La respuesta de Macondo fue más rápida que la de países del llamado ‘primer mundo’, ahora desenmascarados y en bragas por el nuevo coronavirus que continúa destapando profundas desigualdades, hambre, pobreza y nula o precaria atención sanitaria. Evidentemente la peste del insomnio fue un azote imaginario “incubado” y narrado magistralmente por García Márquez que afectó temporalmente la memoria de los vecinos y vecinas de Macondo hasta la llegada del gitano Melquíades, que apareció con su bebida mágica para que el pueblo recuperara sus recuerdos. Por supuesto, nada comparable con la actual emergencia por la pandemia global del covid-19, aún sin vacuna, que suma miles y miles de personas enfermas, muertas y excluidas, aparte de las imaginables consecuencias económicas que ni el horror ni la incertidumbre permiten calcular en toda su dimensión, de momento.

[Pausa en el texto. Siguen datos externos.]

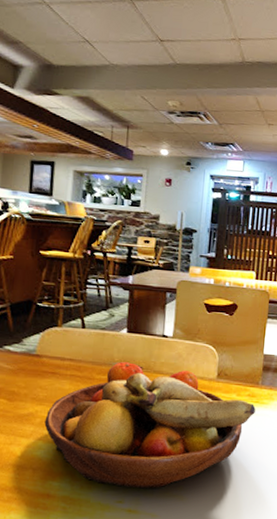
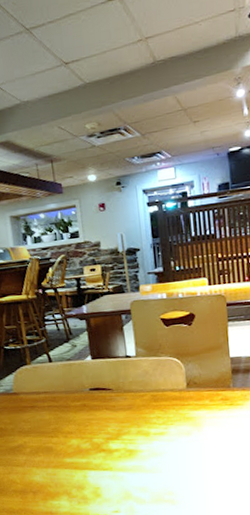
fruit bowl: present [44,362,256,489] -> none [34,385,231,499]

El neoliberalismo con el papel residual que pretende dejarle al Estado está herido de muerte; sin embargo, es más que probable que después del covid-19 nos caiga otra pandemia, la del olvido, y que volvamos a hacerle la ola. Entre tanto, buena parte de la sociedad, partidos políticos y potentísimos medios de comunicación incluidos, siguen rindiendo pleitesía a monarquías ostentosas y corruptas y a cortes y aparatos burocráticos costosos e inoperantes.
Mientras se abre la jungla de hormigón, espero el estreno anunciado para este 2020 de la serie Cien Años de Soledad en Netflix, la espero tan ansioso como cuando mi madre semanalmente me llevaba a casa la serie de cómic impresa que narraba las aventuras del superhéroe Kalimán. Tuvo que morirse el Nobel para poder ver Cien Años de Soledad en pantalla, indudablemente, con el visto bueno de su familia.

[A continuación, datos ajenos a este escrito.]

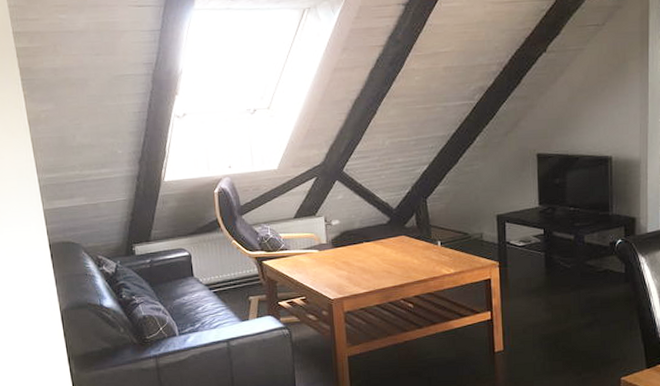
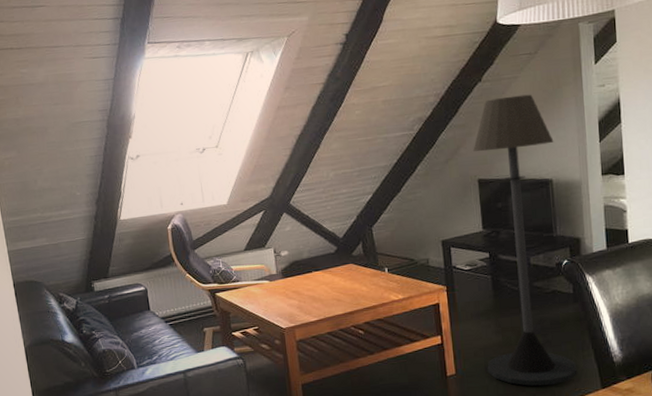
floor lamp: none [534,67,624,364] -> present [473,94,578,386]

Gabo prefirió siempre una comunicación directa con los lectores a través de la literatura: “he visto muchas películas buenas hechas sobre malas novelas, pero nunca he visto una buena película hecha sobre una buena novela”, aunque hizo algunas concesiones, una de ellas, al poeta y cineasta argentino Fernando Birri, que dirigió el film ‘Un señor muy viejo con unas alas enormes’ inspirado en un cuento publicado de García Márquez con idéntico nombre. A Birri, como a Carlos Fuentes y al mismísimo Gabo, tuve la feliz oportunidad de conocerlos y de escuchar sus experiencias creadoras en ediciones del Festival Internacional de Cine de Cartagena de Indias, por allá en los noventa, años de esplendor de este encuentro con el séptimo arte auspiciado entonces por García Márquez. Cien Años de Soledad tiene mucho más de realidad de la que aparenta.